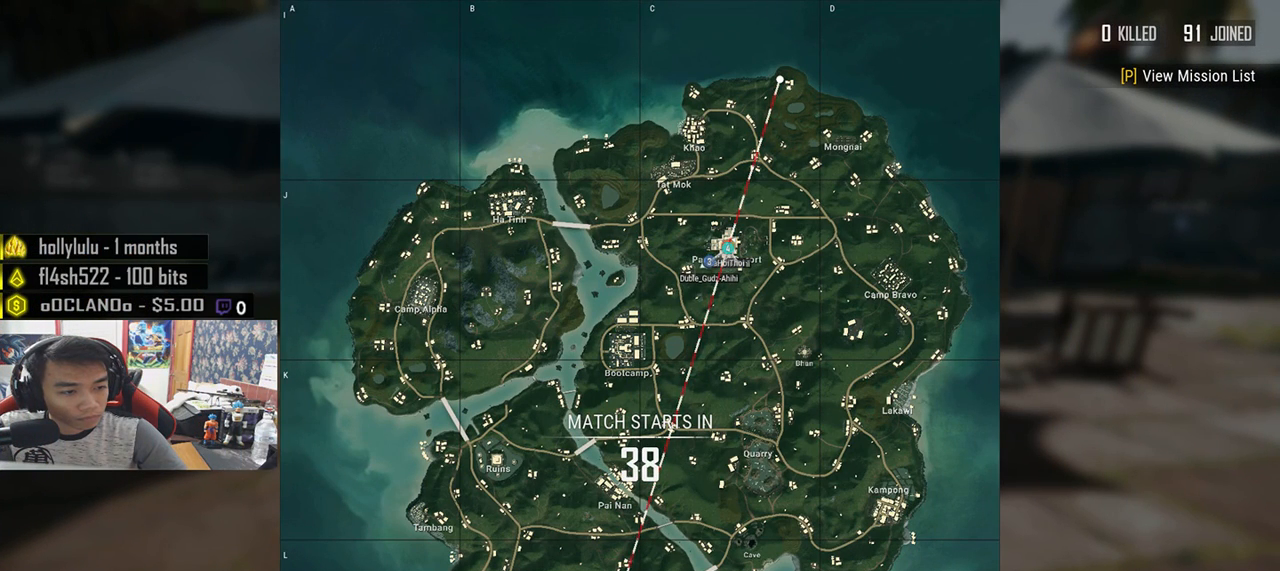
{"keys": [], "mouse": [], "events": []}
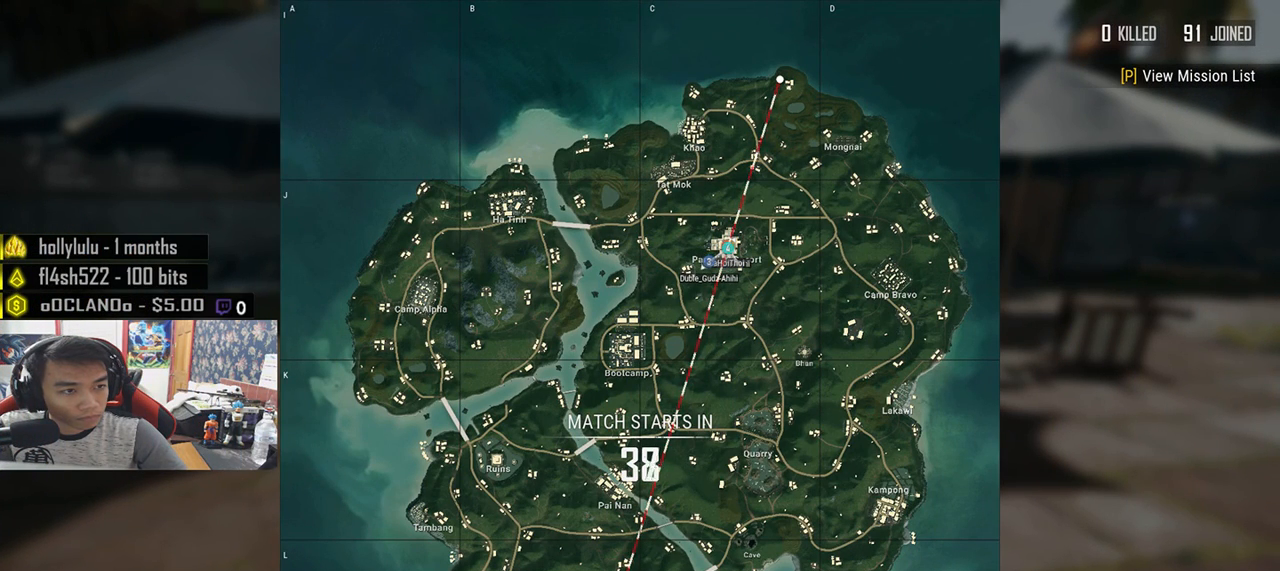
{"keys": [], "mouse": ["left"], "events": [[400, "mouse_left", "down"], [433, "mouse_left", "up"], [500, "mouse_left", "down"]]}
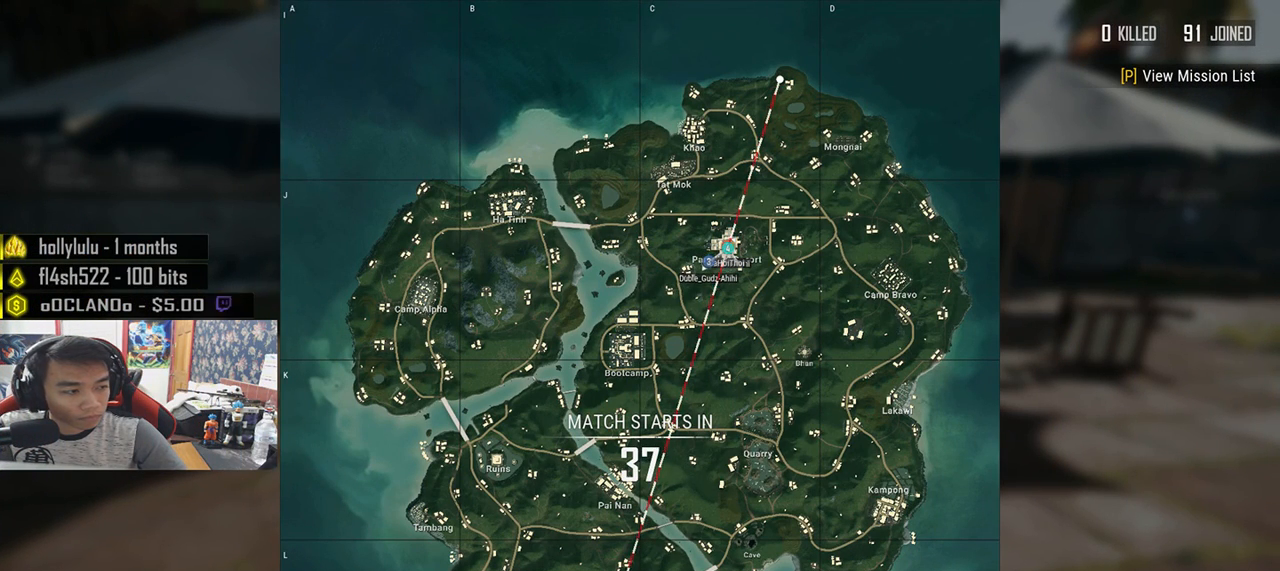
{"keys": [], "mouse": [], "events": [[67, "mouse_left", "up"], [150, "mouse_left", "down"], [233, "mouse_left", "up"]]}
_____
[WHAT YOU HAVE TO DO]: Write out the data word for word. Any picture is to be skipped.

[RESPONSE FOR THIS EXERCISE]:
{"keys": [], "mouse": [], "events": []}
{"keys": [], "mouse": ["left"], "events": [[400, "mouse_left", "down"], [433, "mouse_left", "up"], [500, "mouse_left", "down"]]}
{"keys": [], "mouse": [], "events": [[67, "mouse_left", "up"], [150, "mouse_left", "down"], [233, "mouse_left", "up"]]}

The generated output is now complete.